If only it were so easy! Catholic tradition is not a custom or a cultural expression. It is not simply a list of ways of doing things which has been made up along the way. It has a defining role in articulating the message of Jesus Christ and identifying what it is to be a Christian.

Catholic tradition, or better called, sacred tradition is the continued life of Christ in the Church expressed by the common life, worship and teaching of the Catholic Faith.

In the Catechism of the Catholic Church we read: “This living transmission, accomplished by the Holy Spirit, is called Tradition, since it is distinct from the Sacred Scripture, though closely connected to it.

“Through Tradition, the Church in her doctrine, life, and worship perpetuates and transmits to every generation all that she herself is, all that she believes.

“The sayings of the holy Fathers are witness to the life-giving presence of this Tradition, showing how its riches are poured out in the practice and life of the Church in her belief and prayer.”

This simple definition offers us a most profound truth; the sacred tradition of the Church is not a dead expression of how things are but the expression of the living God who continues to guide the Church and its leaders to know and serve God in this life and the next.

When the Church establishes a practice or a belief it is not simply because a few people have decided that’s how it should be done but because the Holy Spirit guides the Church and guards the truths which Christ gave to the Apostles who in turn guard those truths in the succession of Apostolic leaders.

Sacred tradition and all it teaches is not a dead thing that must be dispensed with in order to engage contemporary society. Rather it is the living voice of Christ who continues to use the Church to minister to all peoples and nations.

Not only does sacred tradition give voice to the teachings of Christ Himself, it expresses the reality of the Catholic Faith. The Faithful Catholic does not believe a set of bare minimum principles which guides his or her life, rather the faithful Catholic is invited to be embraced by a mystery which innervates every facet of his or her life.

The Catholic Faith is not just a list of ‘I believe’ statements, though it includes those. It is a transcendent experience with the divine that changes how we do everything.

Such a mystery of love demands from us complete and total adoration, obedience, and commitment. Sacred tradition, expressed in the liturgies, practices, and prayers of the Church, instructs our hearts in how we can respond to divine love with that adoration, obedience, and commitment.

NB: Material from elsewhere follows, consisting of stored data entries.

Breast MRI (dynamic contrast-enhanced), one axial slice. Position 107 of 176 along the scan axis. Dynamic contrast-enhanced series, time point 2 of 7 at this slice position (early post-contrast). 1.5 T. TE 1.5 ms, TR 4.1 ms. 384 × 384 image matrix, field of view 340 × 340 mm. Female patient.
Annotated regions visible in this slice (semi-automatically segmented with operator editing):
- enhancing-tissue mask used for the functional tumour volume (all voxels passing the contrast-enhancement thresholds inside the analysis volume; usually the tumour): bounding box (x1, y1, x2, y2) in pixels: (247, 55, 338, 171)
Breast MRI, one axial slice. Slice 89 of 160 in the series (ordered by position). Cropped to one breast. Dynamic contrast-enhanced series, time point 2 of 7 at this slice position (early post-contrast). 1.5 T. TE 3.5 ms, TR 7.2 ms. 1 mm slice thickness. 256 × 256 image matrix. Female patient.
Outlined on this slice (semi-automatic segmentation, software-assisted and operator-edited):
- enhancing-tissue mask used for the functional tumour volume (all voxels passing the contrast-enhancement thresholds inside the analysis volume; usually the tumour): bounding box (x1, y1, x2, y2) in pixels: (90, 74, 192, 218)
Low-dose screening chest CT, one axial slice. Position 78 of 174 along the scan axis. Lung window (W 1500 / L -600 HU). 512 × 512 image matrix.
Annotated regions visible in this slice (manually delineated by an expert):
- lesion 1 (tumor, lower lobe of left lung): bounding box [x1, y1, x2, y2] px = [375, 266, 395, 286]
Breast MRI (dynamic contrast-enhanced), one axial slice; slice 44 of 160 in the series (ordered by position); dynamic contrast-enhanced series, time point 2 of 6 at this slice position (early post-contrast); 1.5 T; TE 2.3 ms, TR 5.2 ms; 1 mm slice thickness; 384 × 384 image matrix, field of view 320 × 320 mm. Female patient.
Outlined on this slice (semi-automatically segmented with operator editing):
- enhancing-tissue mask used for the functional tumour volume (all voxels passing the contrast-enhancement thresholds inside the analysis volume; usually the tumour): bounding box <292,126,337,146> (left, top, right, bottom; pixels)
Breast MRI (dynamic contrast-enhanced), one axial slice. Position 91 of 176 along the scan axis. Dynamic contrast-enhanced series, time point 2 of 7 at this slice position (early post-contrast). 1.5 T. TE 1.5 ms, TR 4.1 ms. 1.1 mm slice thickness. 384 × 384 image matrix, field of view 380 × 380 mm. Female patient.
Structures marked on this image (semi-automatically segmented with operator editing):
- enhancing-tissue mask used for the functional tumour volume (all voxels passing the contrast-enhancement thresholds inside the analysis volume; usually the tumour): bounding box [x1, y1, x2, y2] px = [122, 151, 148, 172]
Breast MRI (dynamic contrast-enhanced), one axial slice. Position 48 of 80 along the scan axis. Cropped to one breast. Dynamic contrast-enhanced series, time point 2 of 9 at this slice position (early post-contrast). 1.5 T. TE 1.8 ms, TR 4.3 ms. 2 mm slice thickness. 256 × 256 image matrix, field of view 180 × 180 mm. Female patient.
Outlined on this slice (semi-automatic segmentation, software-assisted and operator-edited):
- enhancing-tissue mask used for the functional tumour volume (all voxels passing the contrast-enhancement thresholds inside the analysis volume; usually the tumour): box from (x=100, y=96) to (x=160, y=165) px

The ways sacred tradition tells us to express our love for God includes going to weekly Mass, practising abstinence to remember Christ’s death on the cross and praying at certain times of the day, etc.

These practices are the ways in which we instruct our own souls to know and love Christ more fervently every day.

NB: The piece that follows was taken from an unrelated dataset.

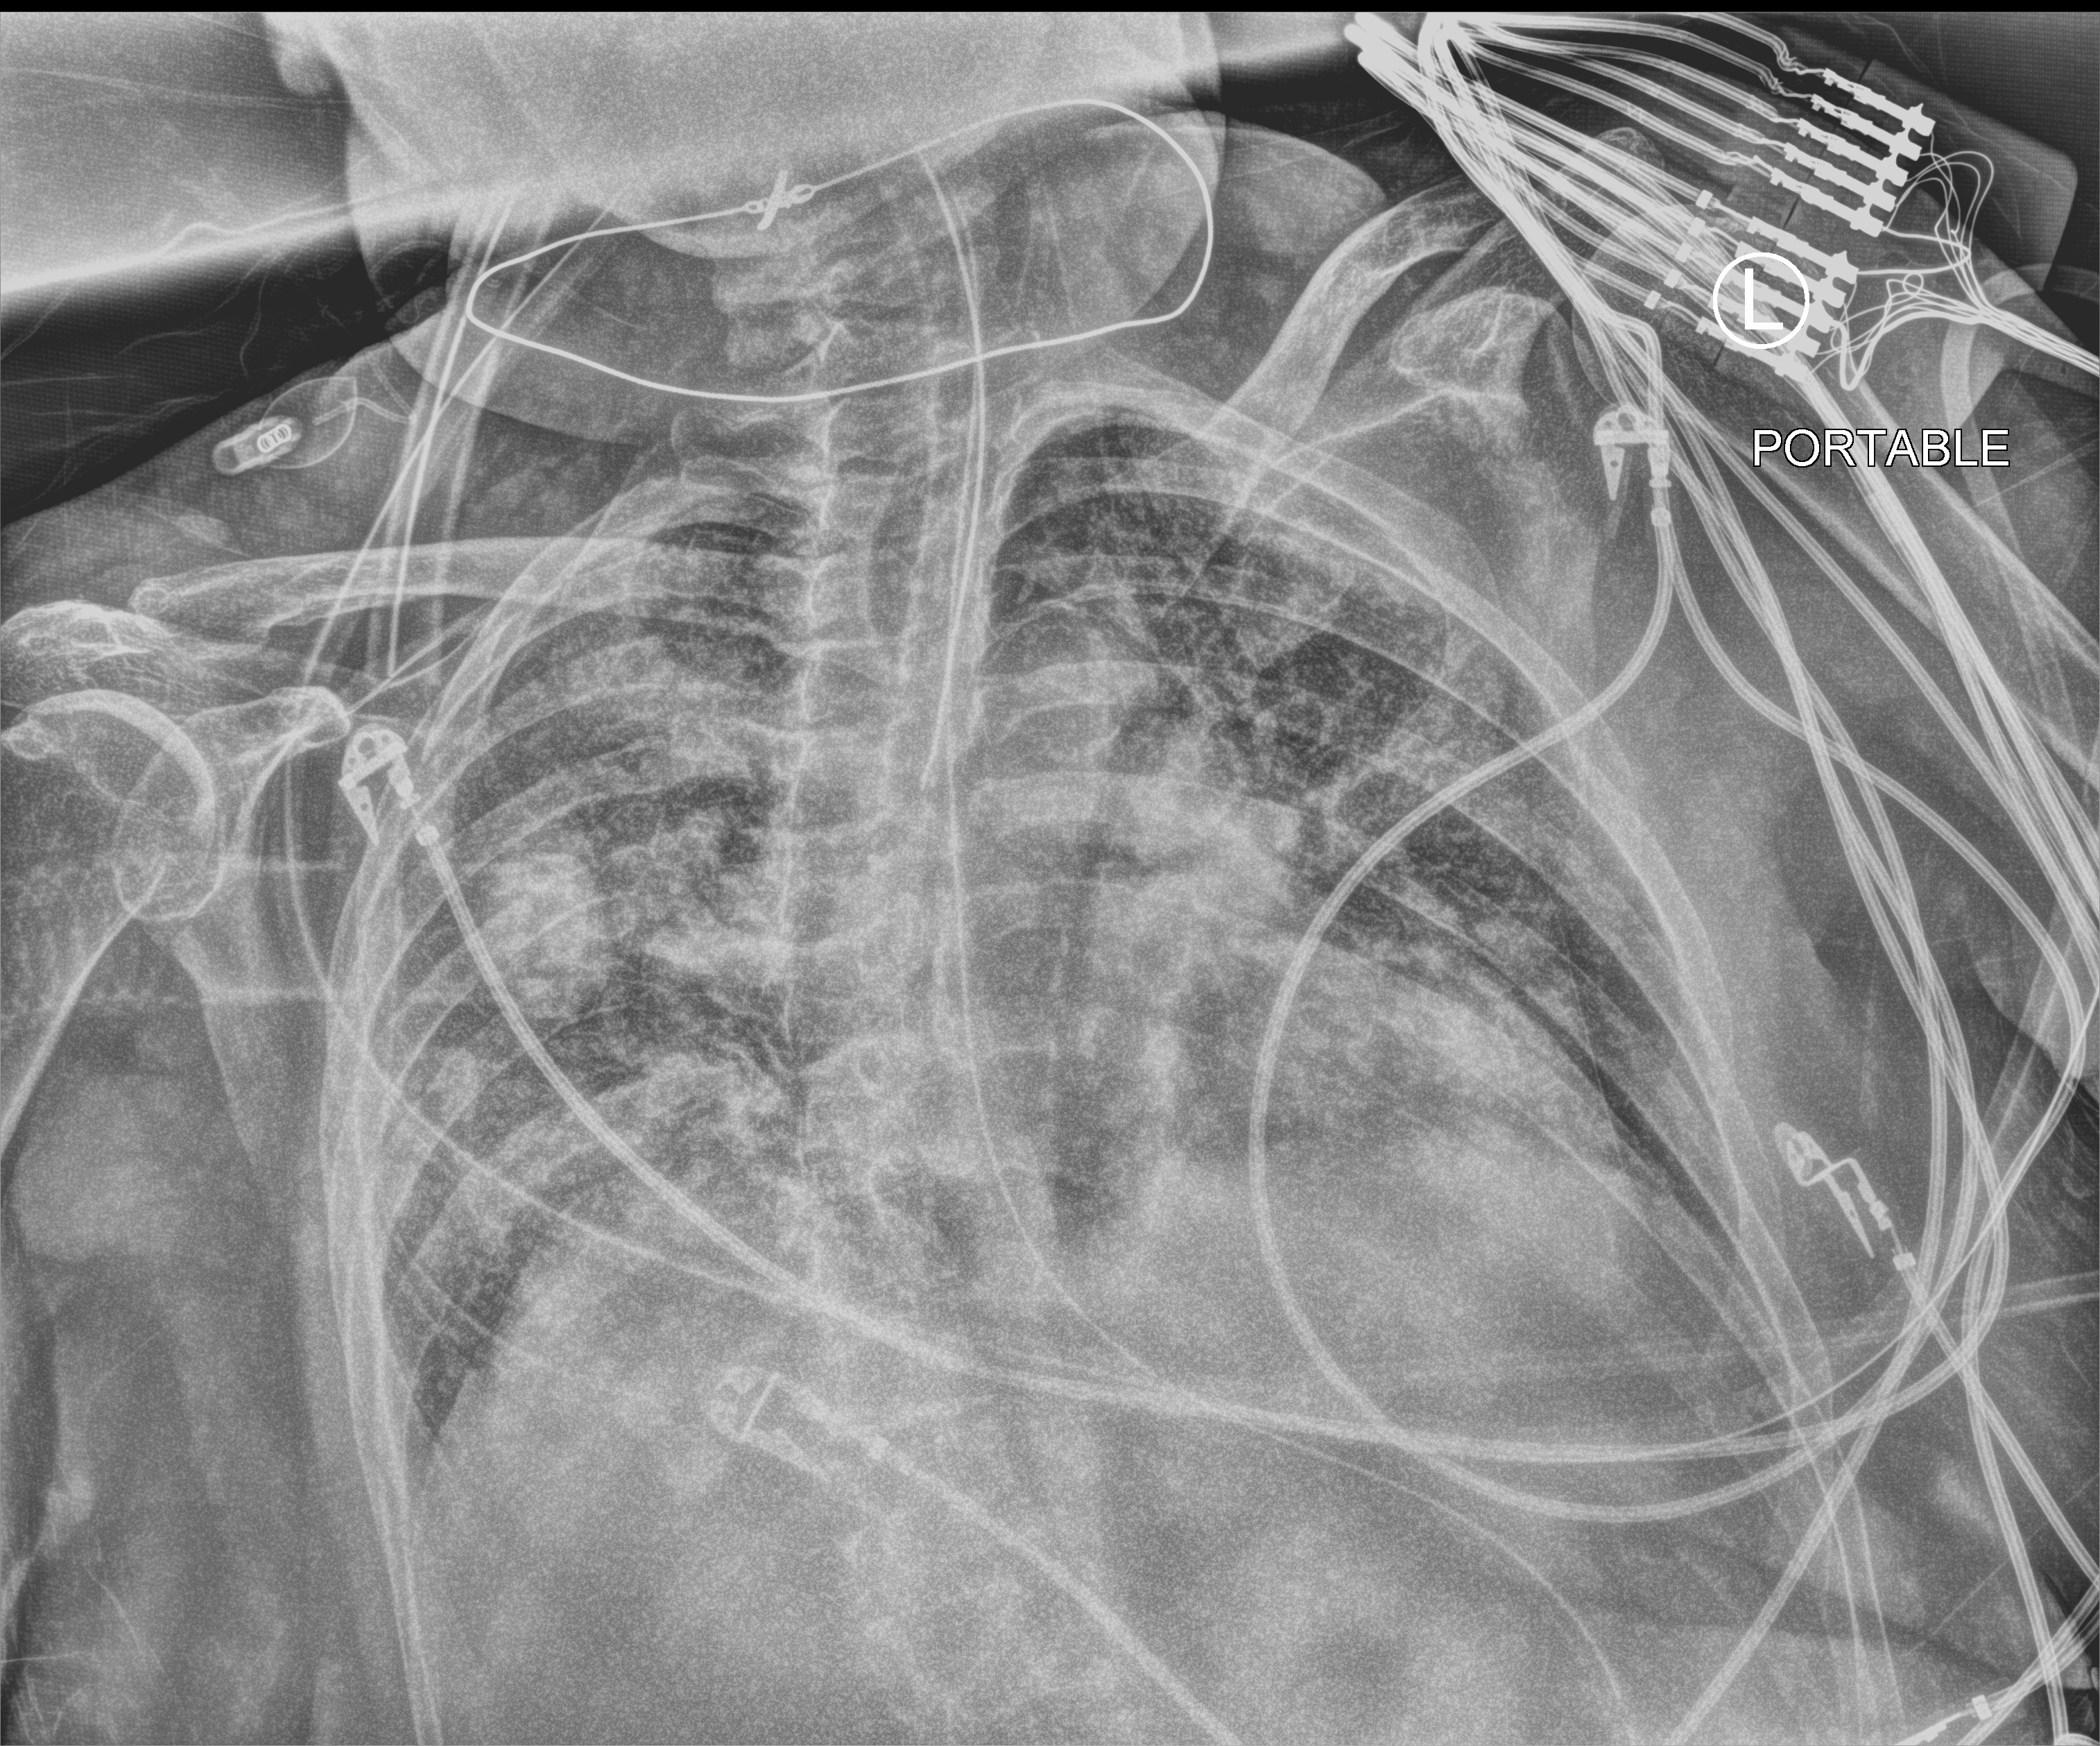
Chest X-ray (portable); anteroposterior (AP) projection. Patient hospitalised with COVID-19; female, aged 75–90 years.
Hospital-stay facts (about this admission, not read from this image; timing relative to this image not recorded): mechanically ventilated during this hospital stay: yes; chronic kidney disease (admission record): no.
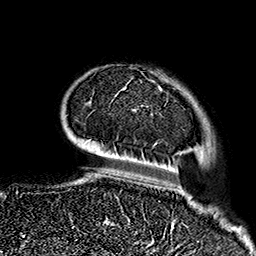
Breast MRI (dynamic contrast-enhanced), one axial slice; position 36 of 160 along the scan axis; cropped to one breast; dynamic contrast-enhanced series, time point 2 of 7 at this slice position (early post-contrast); 1.5 T; TE 2.7 ms, TR 5.1 ms; 256 × 256 image matrix. Female patient.
Structures marked on this image (semi-automatically segmented with operator editing):
- enhancing-tissue mask used for the functional tumour volume (all voxels passing the contrast-enhancement thresholds inside the analysis volume; usually the tumour): bounding box [x1, y1, x2, y2] px = [113, 87, 186, 226]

It is for this reason that Pope Emeritus Benedict XVI said: “What earlier generations held as sacred, remains sacred and great for us too, and it cannot be all of a sudden entirely forbidden or even considered harmful.

“It behoves all of us to preserve the riches which have developed in the Church’s Faith and prayer, and to give them their proper place.”

It is the gift and the very identity of the Catholic Church to guard the sacred tradition through which Christ has spoken and continues to speak.

In so doing we not only uphold the truth and veracity of the Catholic faith, we hold onto those sacred practices through which human beings may become sons and daughters of God.

Let us not forego the riches of our Faith through which man and women have become saints.

Just as we hold to the truths of the Creed let us hold to sacred tradition and offer the world something truly unique; the unchanging and eternal love of God Himself.

Emma McGowan is a post-graduate student at the University of Edinburgh.